START Entries supplied

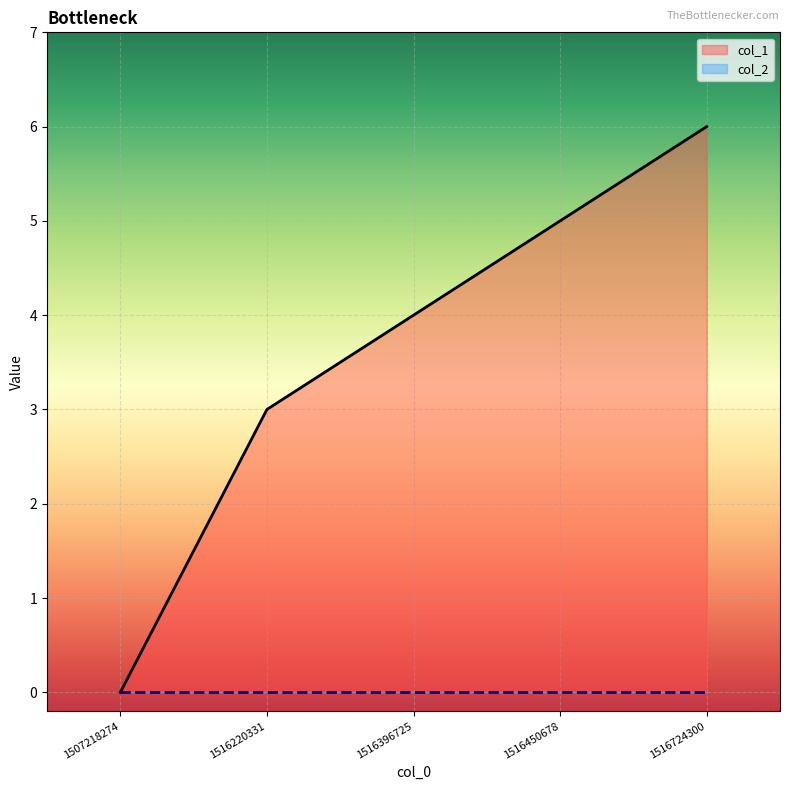

At which label is the value closest to 3?

1516220331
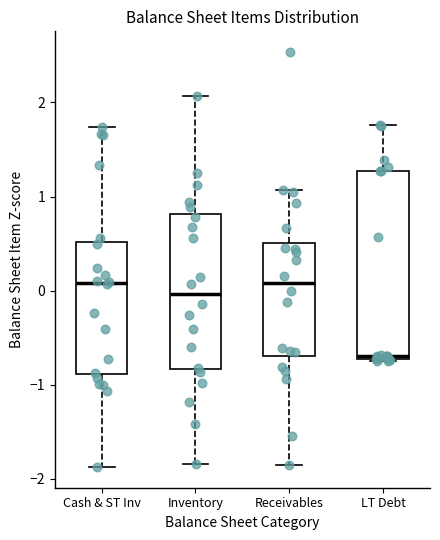

Where is the lower edge of the box for LT Debt on the y-axis? The values are not printed on the chart, so give them approximately, as read against the axis.

-0.7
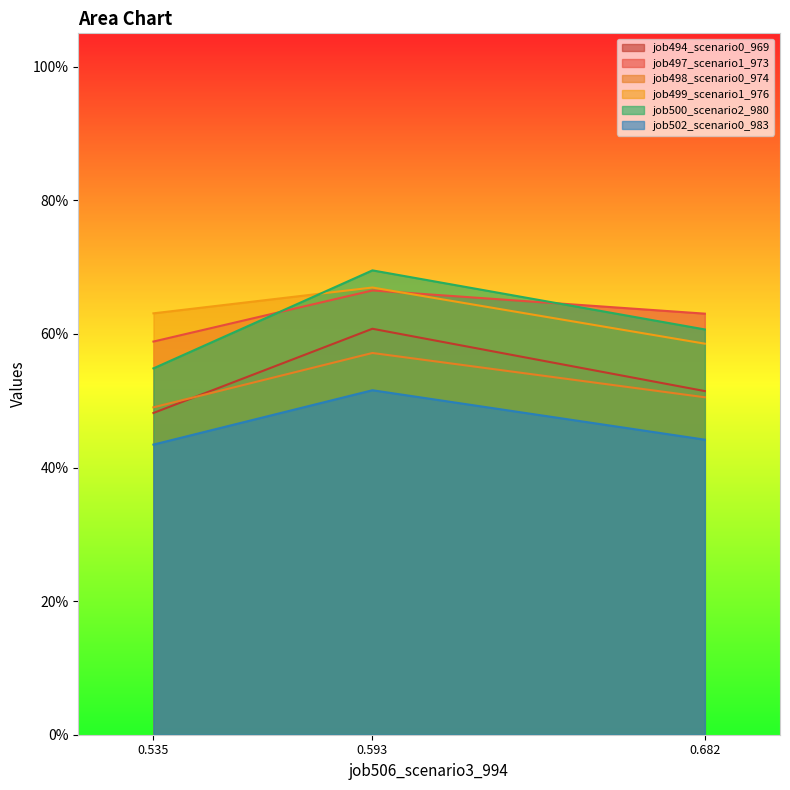

How many categories are shown in the chart?

3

END Entries supplied

**Exercise directions:**
Turn the items above into a JSON list of strings with one string per line, leaving out blank lines and the pictures.

**Your response:**
[
  "At which label is the value closest to 3?",
  "1516220331",
  "Where is the lower edge of the box for LT Debt on the y-axis? The values are not printed on the chart, so give them approximately, as read against the axis.",
  "-0.7",
  "How many categories are shown in the chart?",
  "3"
]